Second, it is a hack. One would hope that this is a temporary issue that Microsoft will fix. Remember that this will break all .NET 1.x code that uses data binding where the data source actually manipulates data! It would seem likely that it would be a high priority to fix this issue (we can only hope). Thus it is less important where the hack is placed, than it is how transparent it is and how easily it can be removed in the future when (if) Microsoft fixes this bug.
In the case of CSLA .NET 2.0 I can entirely embed the hack into the framework, meaning that removing the hack in the future would be a simple framework change. In the case of custom objects or smart DataTables a well-implemented hack could be removed by changing just a few lines (3-6) of code in each object.
But let’s consider the idea of solving this in the UI. The obvious solution in the UI is to add a LostFocus handler for every control and just updating the control at that point – thus directly overcoming the issue at hand. I’m sure there are various other possibilities, but the problem is merely that the value isn’t updated automatically at LostFocus, so it is hard to imagine a more direct or simple solution than to just update it directly.
That turns out to be brainless code in every form in the system. It is brainless enough that you could use a little reflection and generically wrap it up into a new base form class so when the form loads it hooks LostFocus for all events, and the event handler loops through all bindings on the control and refreshes any and all values associated with those bindings.
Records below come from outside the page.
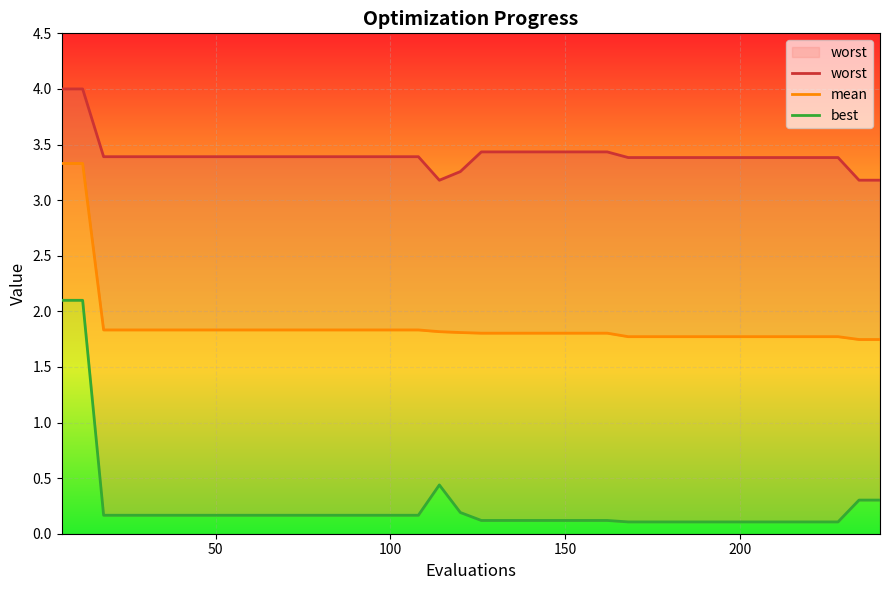

What is the difference between the second highest and second lowest values in the worst series?

0.8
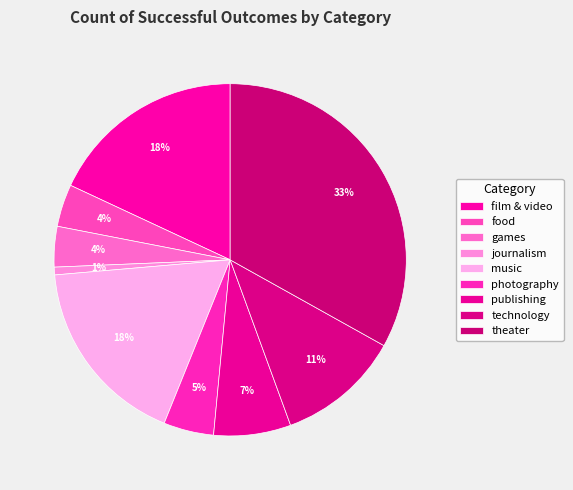

Count the number of slices in the pie.

9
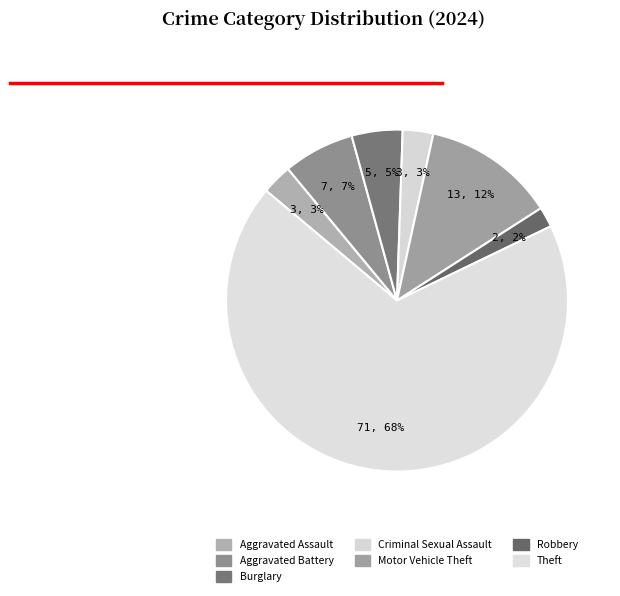

Count the number of slices in the pie.

7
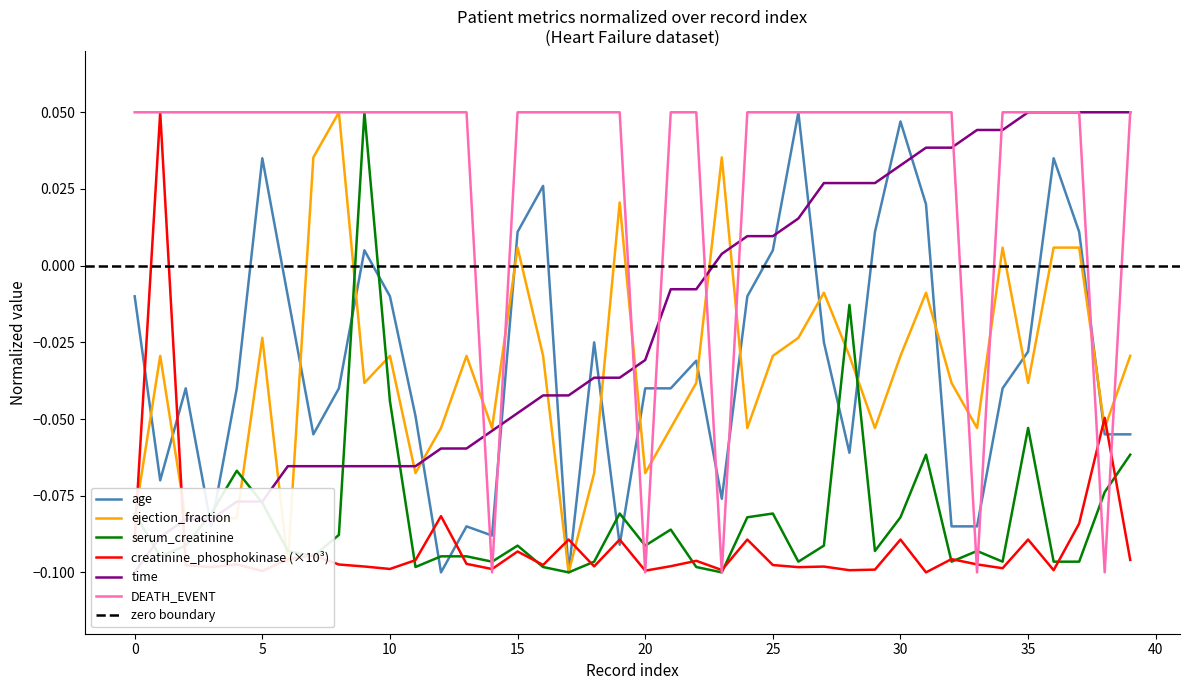

Which category has the highest value in the serum_creatinine series?

9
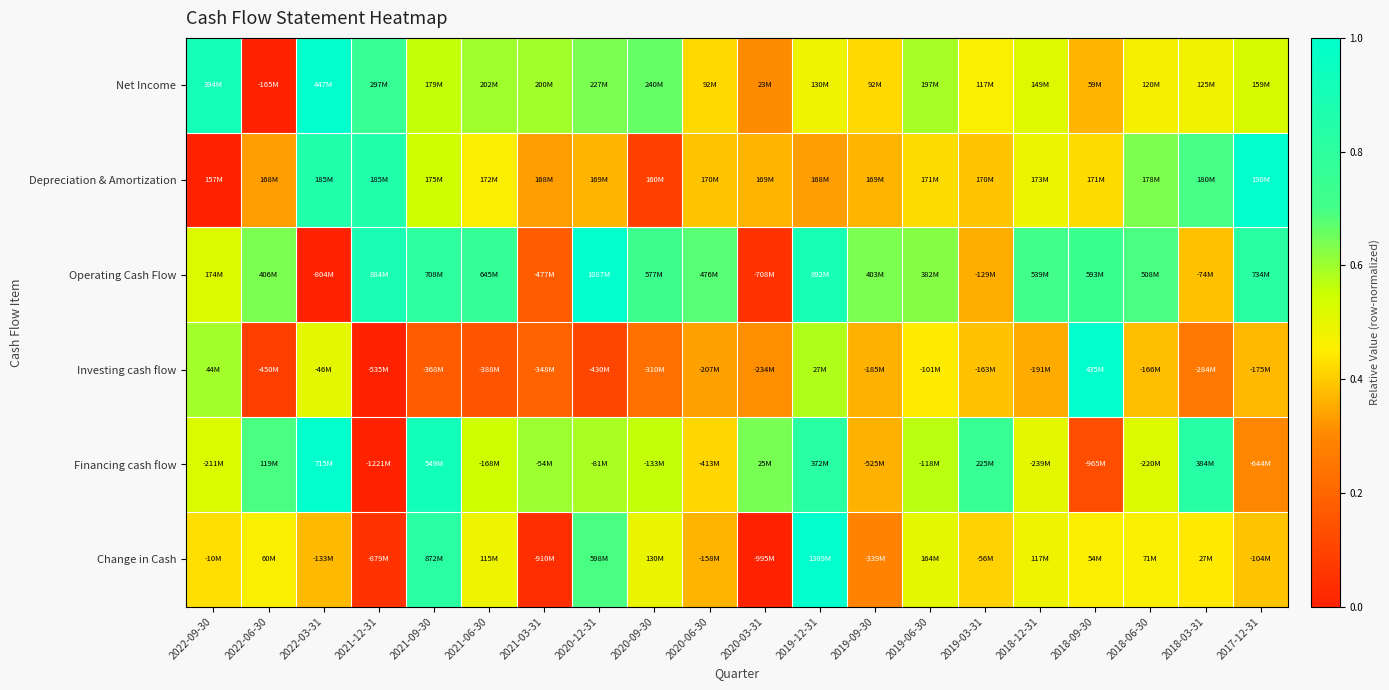

Which has a higher value, 2021-09-30 or 2020-06-30?

2021-09-30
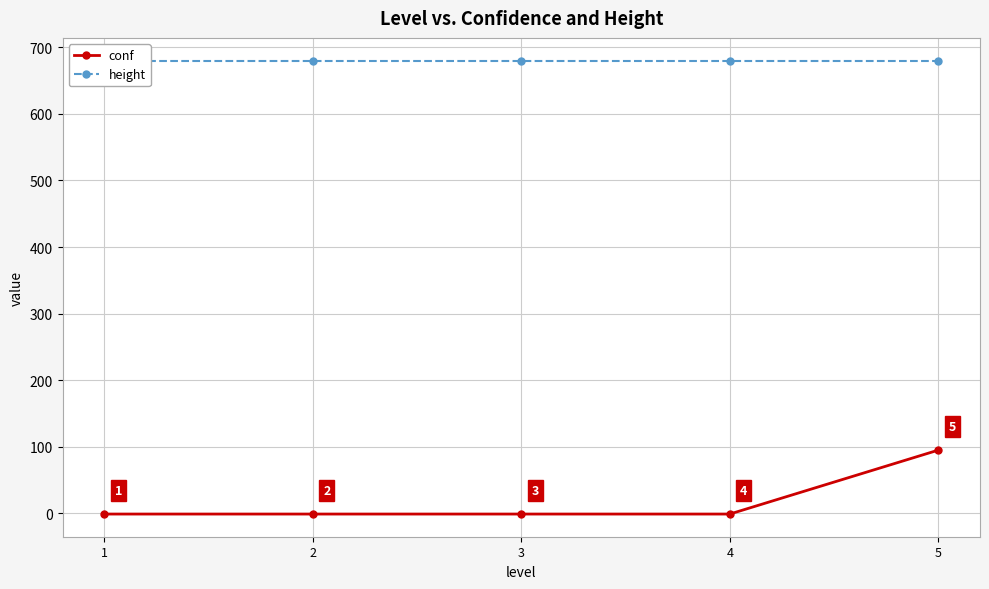

Reading left to right, list all the values displayed in this chart.

conf: -1	-1	-1	-1	95
height: 680	680	680	680	680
This is effectively what data binding does anyway, so we’d be simply replicating what they should be doing for the control.
Wrapping this up into a new base form class is the way to go obviously – since it avoids writing this code in every form. However, it does require the use of reflection and forces all forms to inherit from this new base class – which is a PITA.
I think it would be a bit more invasive to remove the hack from the UI than from CSLA .NET. However, it may be less invasive to remove the hack from the UI than to remove it from custom objects or smart DataTable objects.
So I will likely show the UI hack in the smart DataTable book, and the Timer hack in the Business Objects books (barring some better hacks or a real fix from Microsoft).